Давно уж это было; все это снится мне теперь, как во сне.
Помню, как я вошел в острог. Это было вечером, в декабре месяце. Уже
смеркалось; народ возвращался с работы; готовились к поверке. Усатый
унтер-офицер отворил мне наконец двери в этот странный дом, в котором я должен
был пробыть столько лет, вынести столько таких ощущений, о которых, не испытав
их на самом деле, я бы не мог иметь даже приблизительного понятия. Например, я
бы никогда не мог представить себе: что страшного и мучительного в том, что я
во все десять лет моей каторги ни разу, ни одной минуты не буду один? На работе
всегда под конвоем, дома с двумястами товарищей и ни разу, ни разу – один!
Впрочем, к этому ли еще мне надо было привыкать!
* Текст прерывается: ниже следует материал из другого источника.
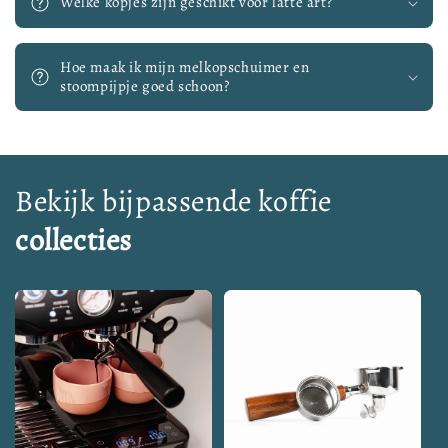
Welke kopjes zijn geschikt voor latte art?
Hoe maak ik mijn melkopschuimer en
stoompijpje goed schoon?
Bekijk bijpassende koffie
collecties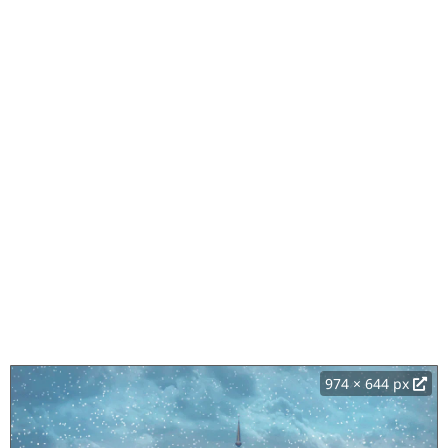
974 × 644 px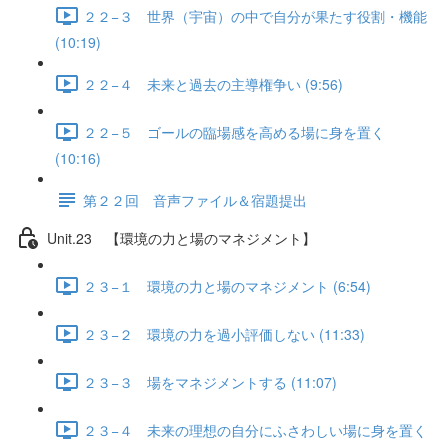
２２−３ 世界（宇宙）の中で自分が果たす役割・機能
(10:19)
２２−４ 未来と過去の主導権争い (9:56)
２２−５ ゴールの臨場感を高める場に身を置く
(10:16)
第２２回 音声ファイル＆宿題提出
Unit.23 【環境の力と場のマネジメント】
２３−１ 環境の力と場のマネジメント (6:54)
２３−２ 環境の力を過小評価しない (11:33)
２３−３ 場をマネジメントする (11:07)
２３−４ 未来の理想の自分にふさわしい場に身を置く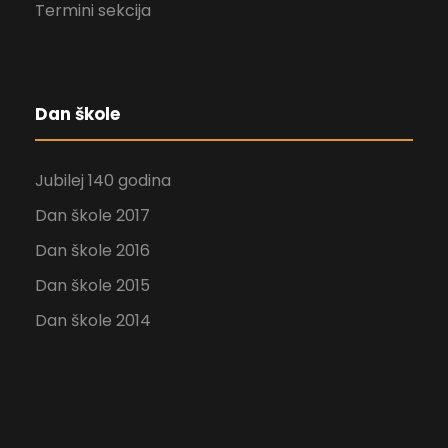
Termini sekcija
Dan škole
Jubilej 140 godina
Dan škole 2017
Dan škole 2016
Dan škole 2015
Dan škole 2014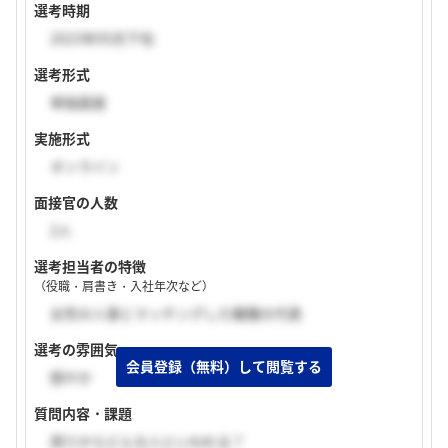
選考時期
2023年05月下旬
選考形式
単独面接
実施形式
オンライン
面接官の人数
2人
選考担当者の特徴
（役職・肩書き・入社年次など）
女性の人事とマッチングした職種の代表
選考の雰囲気
穏やか
質問内容・課題
周りからどんな人といわれる？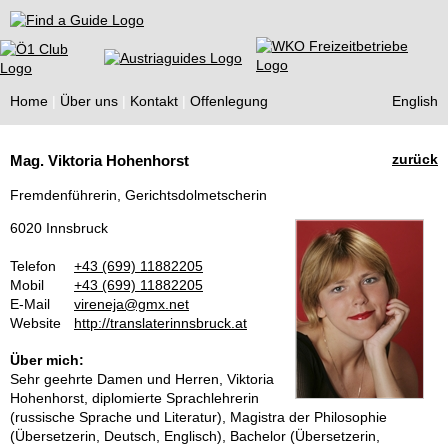
Find a Guide
Home
Über uns
Kontakt
Offenlegung
English
Tourist
zurück
Mag. Viktoria Hohenhorst
Guides
Fremdenführerin, Gerichtsdolmetscherin
6020 Innsbruck
Telefon
+43 (699) 11882205
Mobil
+43 (699) 11882205
E-Mail
vireneja@gmx.net
Website
http://translaterinnsbruck.at
Über mich:
Sehr geehrte Damen und Herren, Viktoria
Hohenhorst, diplomierte Sprachlehrerin
(russische Sprache und Literatur), Magistra der Philosophie
(Übersetzerin, Deutsch, Englisch), Bachelor (Übersetzerin,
Были здесь убийцы невзначай и убийцы по ремеслу, разбойники
и атаманы разбойников. Были просто мазурики и бродяги-промышленники по находным
деньгам или по столевской части. Были и такие, про которых трудно решить: за
что бы, кажется, они могли прийти сюда? А между тем у всякого была своя
повесть, смутная и тяжелая, как угар от вчерашнего хмеля. Вообще о былом своем
они говорили мало, не любили рассказывать и, видимо, старались не думать о
прошедшем. Я знал из них даже убийц до того веселых, до того никогда не
задумывающихся, что можно было биться об заклад, что никогда совесть не сказала
им никакого упрека. Но были и мрачные дни, почти всегда молчаливые. Вообще
жизнь свою редко кто рассказывал, да и любопытство было не в моде, как-то не в
обычае, не принято. Так разве, изредка, разговорится кто-нибудь от безделья, а
другой хладнокровно и мрачно слушает. Никто здесь никого не мог удивить. «Мы –
народ грамотный!» – говорили они часто, с каким-то странным самодовольствием.
Помню, как однажды один разбойник, хмельной (в каторге иногда можно было
напиться), начал рассказывать, как он зарезал пятилетнего мальчика, как он
обманул его сначала игрушкой, завел куда-то в пустой сарай да там и зарезал.
Вся казарма, доселе смеявшаяся его шуткам, закричала как один человек, и
разбойник принужден был замолчать; не от негодования закричала казарма, а так,
потому что не надо было про это говорить, потому что говорить про это не
принято. Замечу, кстати, что этот народ был действительно грамотный и даже не в
переносном, а в буквальном смысле. Наверно, более половины из них умело читать
и писать. В каком другом месте, где русский народ собирается в больших местах,
отделите вы от него кучу в двести пятьдесят человек, из которых половина была
бы грамотных? Слышал я потом, кто-то стал выводить из подобных же данных, что
грамотность губит народ. Это ошибка: тут совсем другие причины; хотя и нельзя
не согласиться, что грамотность развивает в народе самонадеянность. Но ведь это
вовсе не недостаток. Различались все разряды по платью: у одних половина куртки
была темно-бурая, а другая серая, равно и на панталонах – одна нога серая, а
другая темно-бурая. Один раз, на работе, девчонкакалашница, подошедшая к
арестантам, долго всматривалась в меня и потом вдруг захохотала. «Фу, как не
славно! – закричала она, – и серого сукна недостало, и черного сукна
недостало!» Были и такие, у которых вся куртка была одного серого сукна, но
только рукава были темно-бурые. Голова тоже брилась по-разному: у одних
половина головы была выбрита вдоль черепа, у других поперек.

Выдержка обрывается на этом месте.